The old journalist saying goes, “if it bleeds, it leads.” It’s true that doom and gloom stories get clicks on your home page but new data shows these stories perform poorly on social media.
Recently, a team of scientists at the University of Vermont set out to test this hypothesis. Their research study “Human Language Reveals a Universal Positivity Bias,” confirms the 1969 Pollyanna Hypothesis that there is a universal human tendency to “look on and talk about the bright side of life.”
The researchers analyzed one hundred billion words in Tweets, as well as pulled billions of words from news outlets, websites, television, movie subtitles, and music lyrics. The evidence overwhelming pointed towards a tendency of human language to favor positive emotions.
“We looked at ten languages,” says mathematician Peter Dodds who co-led the research, “in every source we looked at, people use more positive words than negative ones.”
Edelman’s study “2013: A World Turned Inside Out” found a similar trend. According to their research, the design of social currency is “very different to traditional media formats.” In order for audiences to share content, stories need to be “weighted towards positive and uplifting news stories and gossip.”

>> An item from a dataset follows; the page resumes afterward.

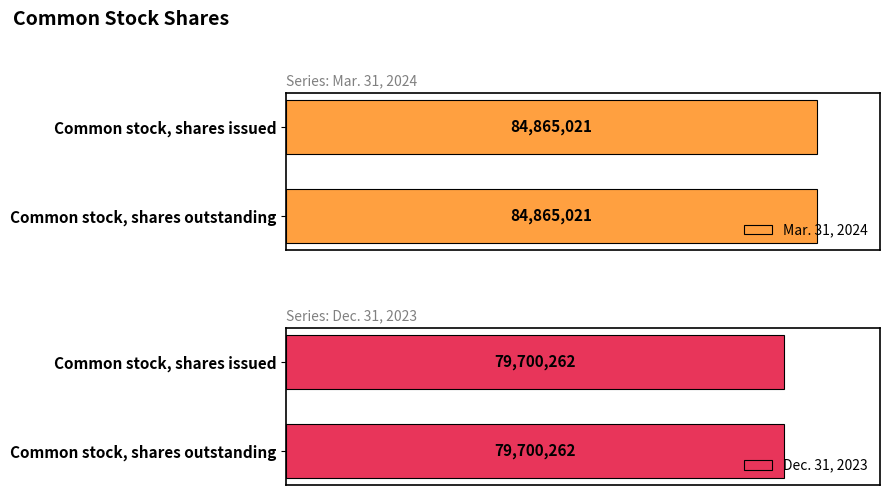

At how many categories does at least one series exceed 79867233?

2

“The design of social currency is very different to traditional media formats. They need to be weighted towards positive and uplifting new stories and gossip. Due to reciprocity, people want to share this with friends and family. They will be very cautious about not wanting to be seen as overly negative and relate what and how they share to their own ‘personal’ brand.”
In other words, we might click on negative stories or read about horrific crime in private but will be cautious about sharing those types of content with our friends and peers.
While of course news stations must report the news, it’s good to also look for positive stories as these typically perform the best in social media.
If you want your social content to travel further and bring more viewers and listeners to your properties, focus on creating and sharing positive content.
How a national radio station increased the reach of their social content One of our clients, a national radio station, had built a large social media audience, but they wanted to increase the global reach of their social media content.
Working with experts from Facebook, they began to analyze data through Facebook Insights’ reports to help understand what content made the biggest impact on their audience.
They discovered that music-related content with a broad, universal appeal—such as news, videos, new songs—received the most clicks. They now focus on sharing this type of content, which helped them reach their goal of adding 300,000 new Facebook Page followers in two months.
Since investing in strategies to improve sharing and digital distribution of their content, they’ve seen a significant increase in radio station listeners and traffic to their website and web properties, such as their live streaming station.